* **Task brief**
Output the lines starting with the one containing "line at (138, 1389): solid -> dashed" and going on through the one containing "line at (288, 2035): solid -> dashed" as a Markdown table with the columns No. and Line, leaving out any blank lines.

* **Information supplied**
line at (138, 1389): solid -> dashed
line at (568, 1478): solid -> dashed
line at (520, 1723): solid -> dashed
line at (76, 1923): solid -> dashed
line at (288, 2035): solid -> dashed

--

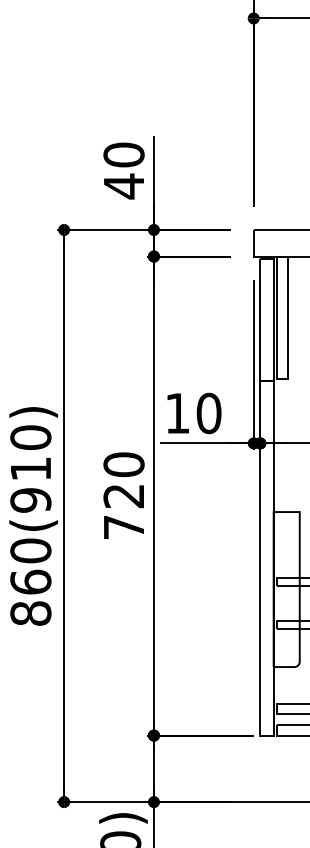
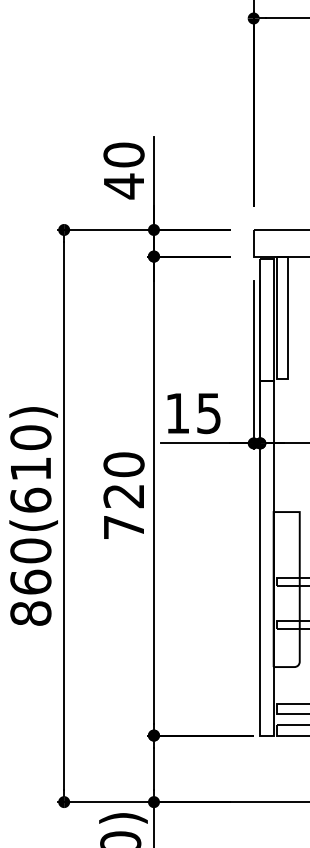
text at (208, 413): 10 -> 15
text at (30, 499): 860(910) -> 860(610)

---

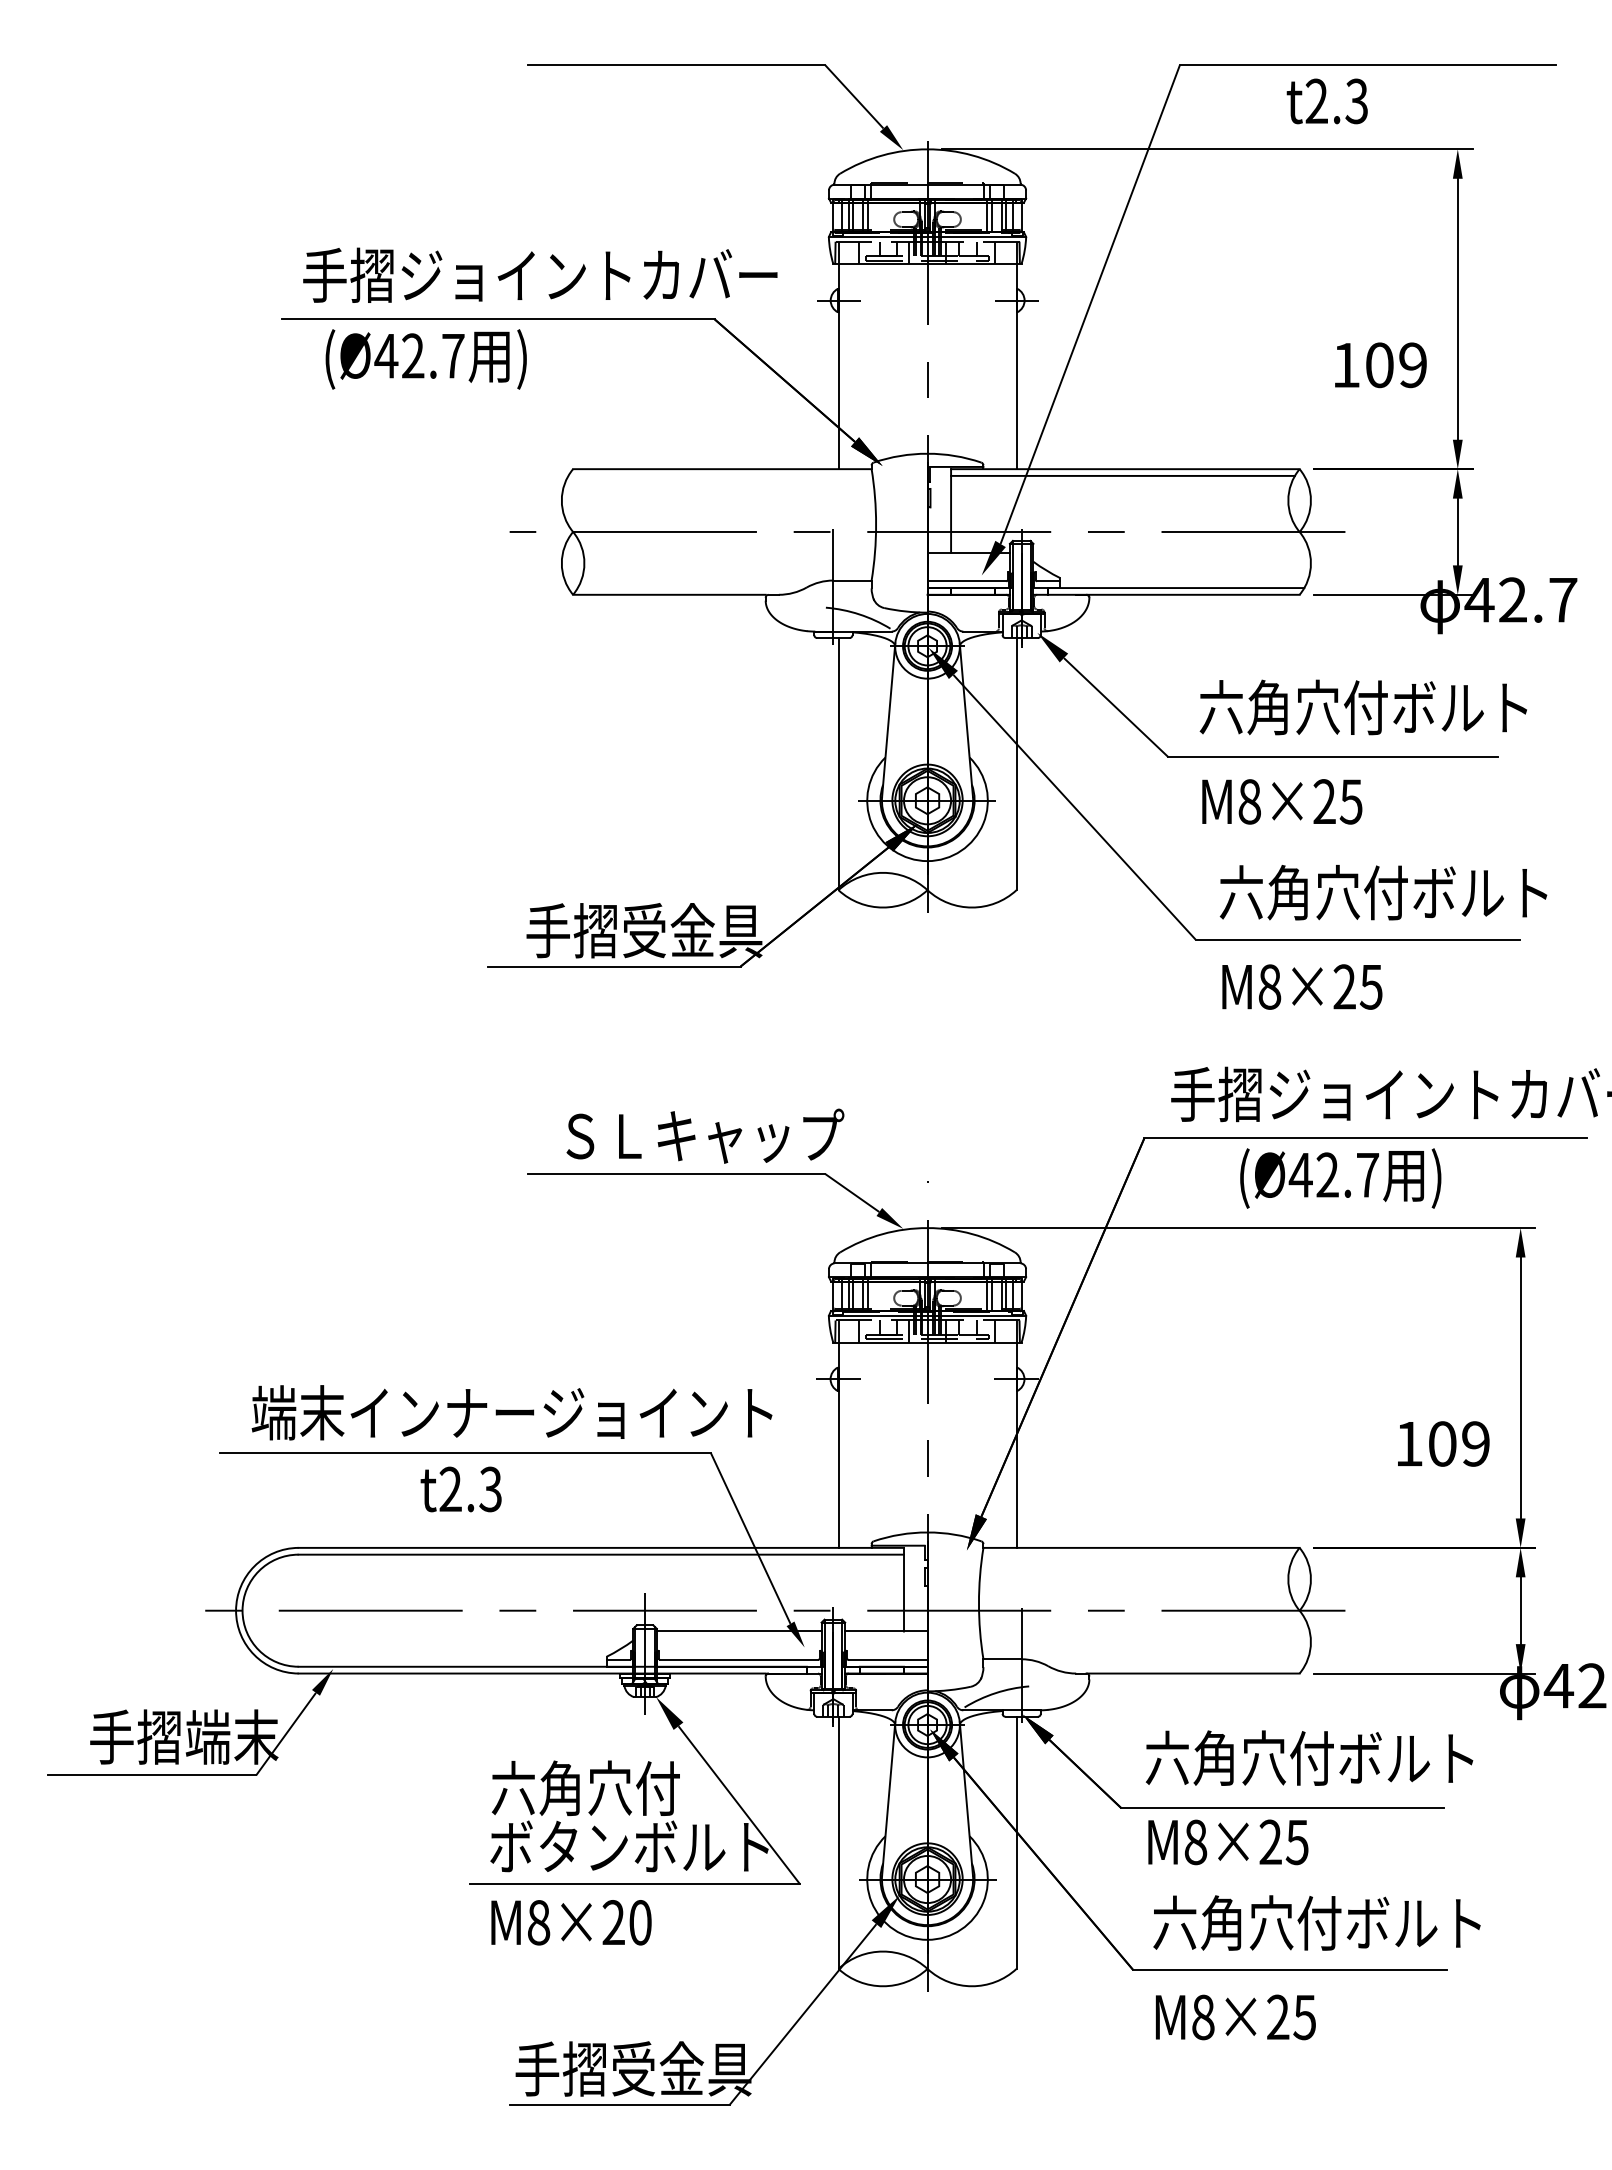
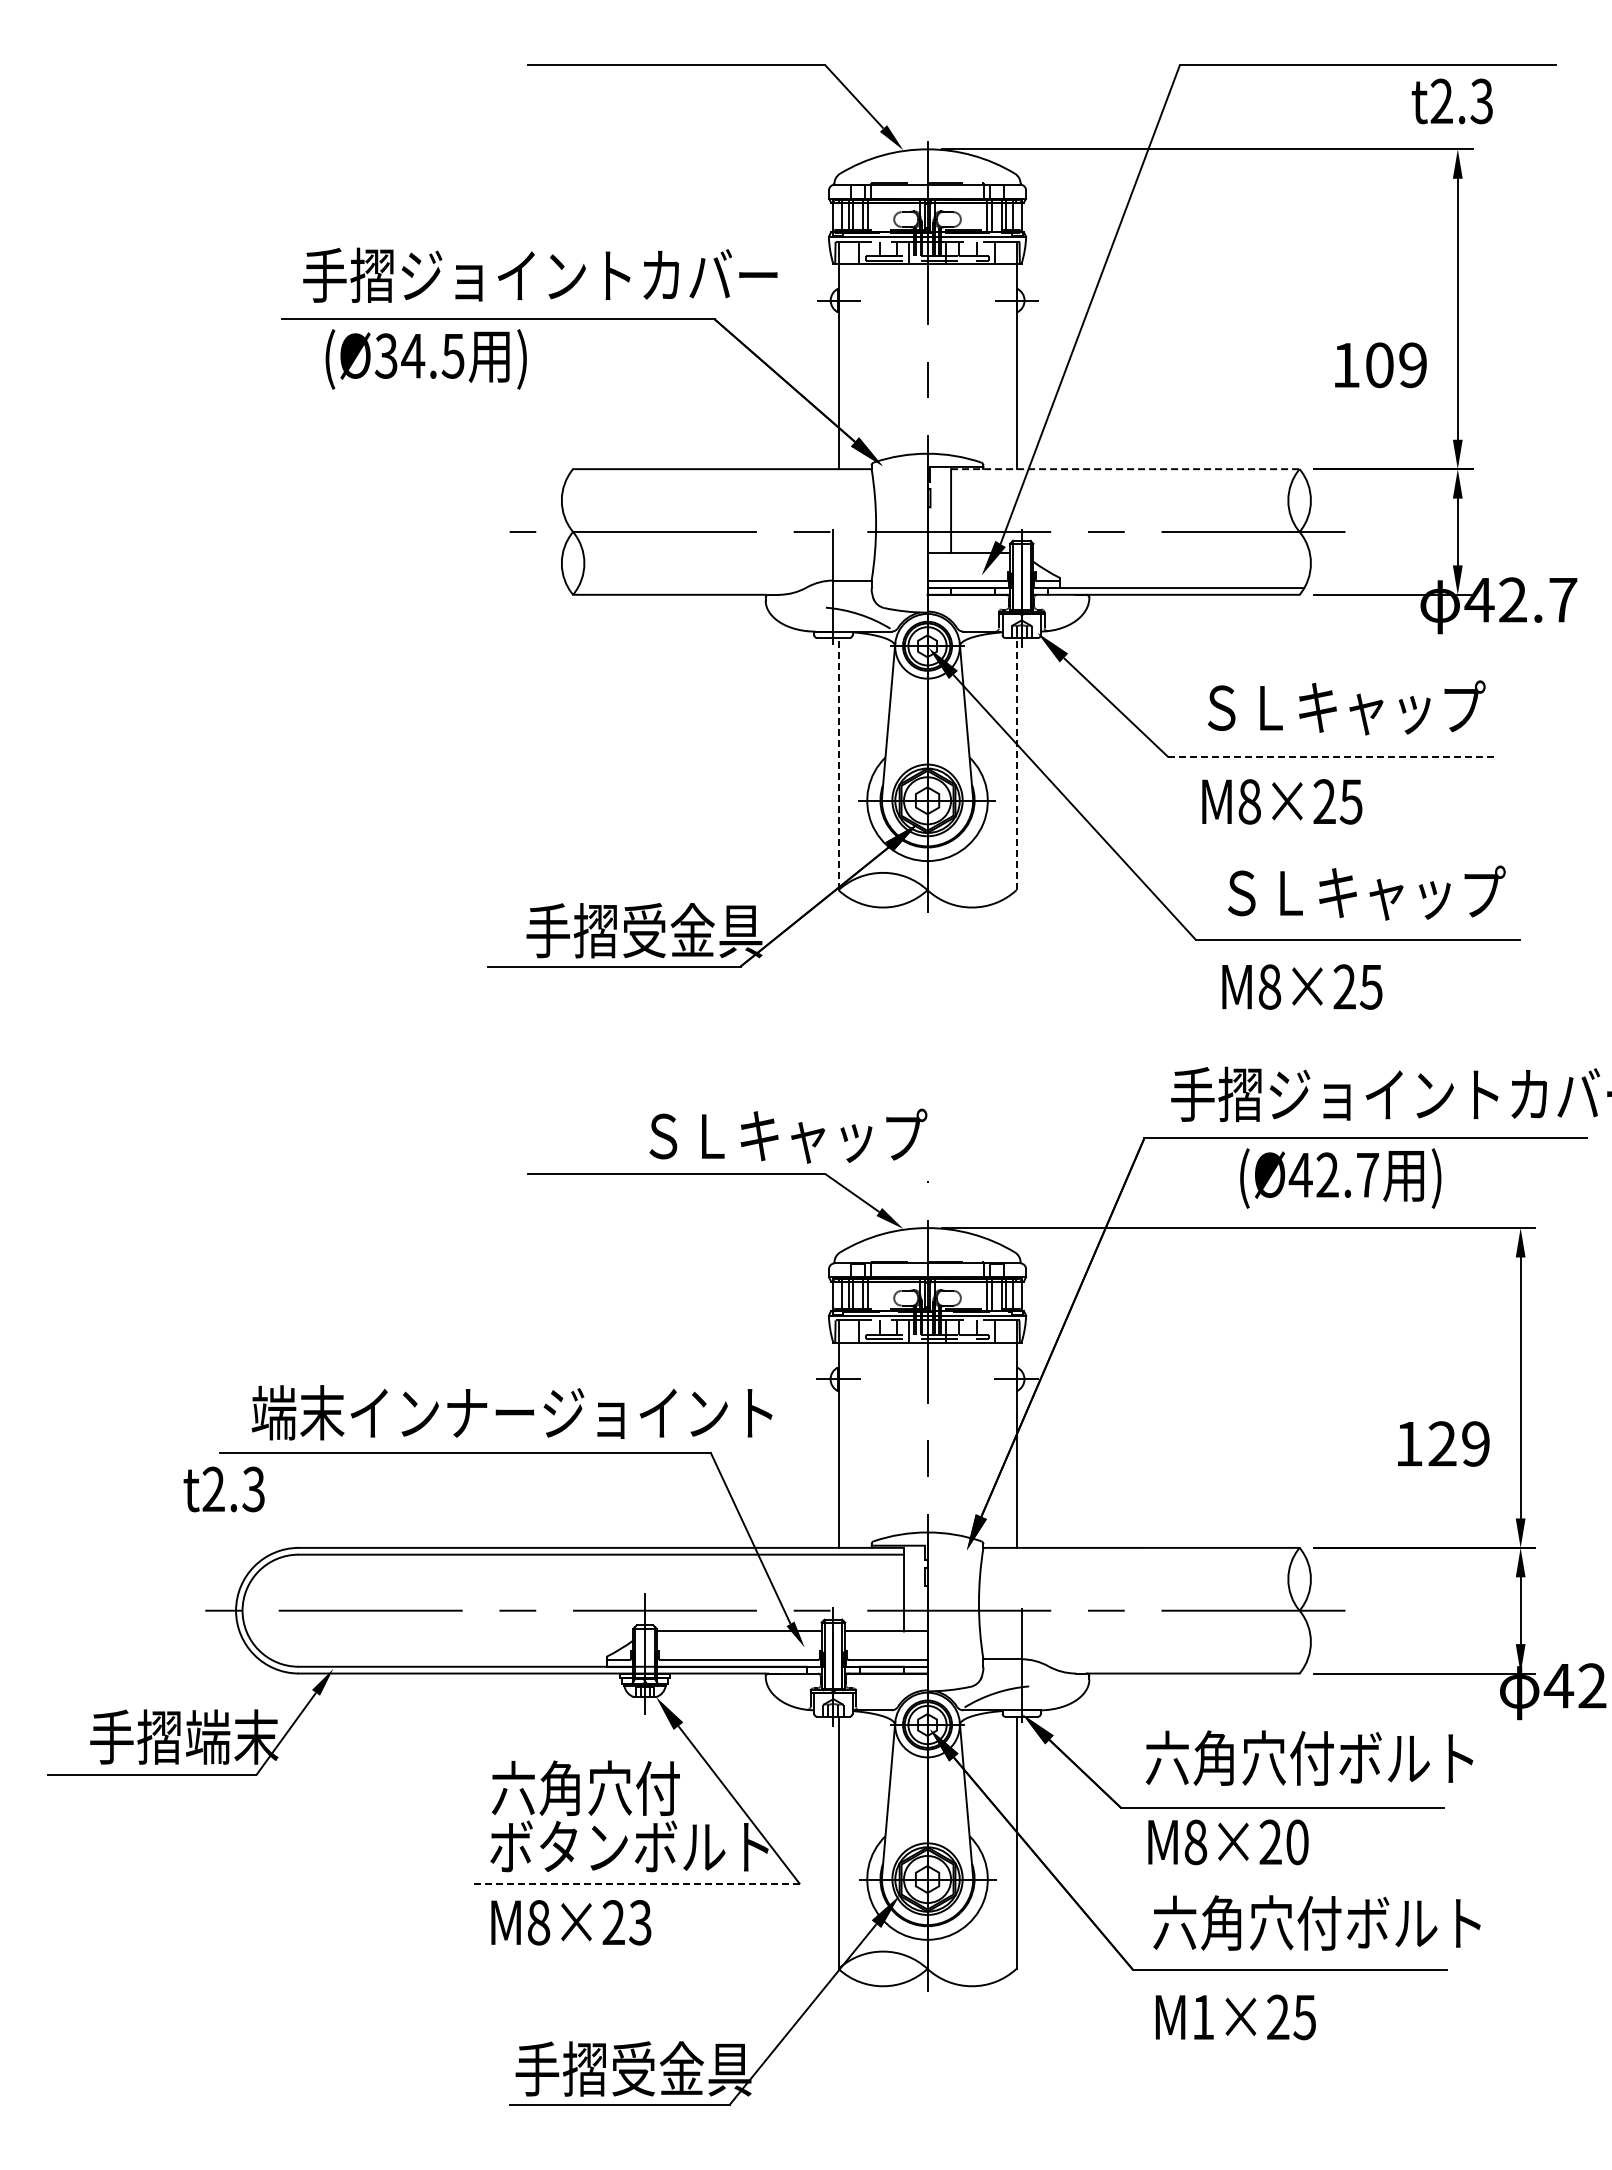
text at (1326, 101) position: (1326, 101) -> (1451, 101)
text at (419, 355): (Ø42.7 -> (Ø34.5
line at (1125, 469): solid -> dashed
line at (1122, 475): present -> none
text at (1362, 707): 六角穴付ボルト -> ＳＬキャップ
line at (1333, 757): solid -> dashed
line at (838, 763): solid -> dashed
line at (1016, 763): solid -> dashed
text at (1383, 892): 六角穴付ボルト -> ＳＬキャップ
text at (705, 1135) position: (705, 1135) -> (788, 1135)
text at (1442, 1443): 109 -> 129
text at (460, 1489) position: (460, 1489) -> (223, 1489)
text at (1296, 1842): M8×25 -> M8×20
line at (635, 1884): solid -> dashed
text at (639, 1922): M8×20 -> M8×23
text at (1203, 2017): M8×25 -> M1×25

* **Output for this exercise**
| No. | Line |
|---|---|
| 1 | line at (138, 1389): solid -> dashed |
| 2 | line at (568, 1478): solid -> dashed |
| 3 | line at (520, 1723): solid -> dashed |
| 4 | line at (76, 1923): solid -> dashed |
| 5 | line at (288, 2035): solid -> dashed |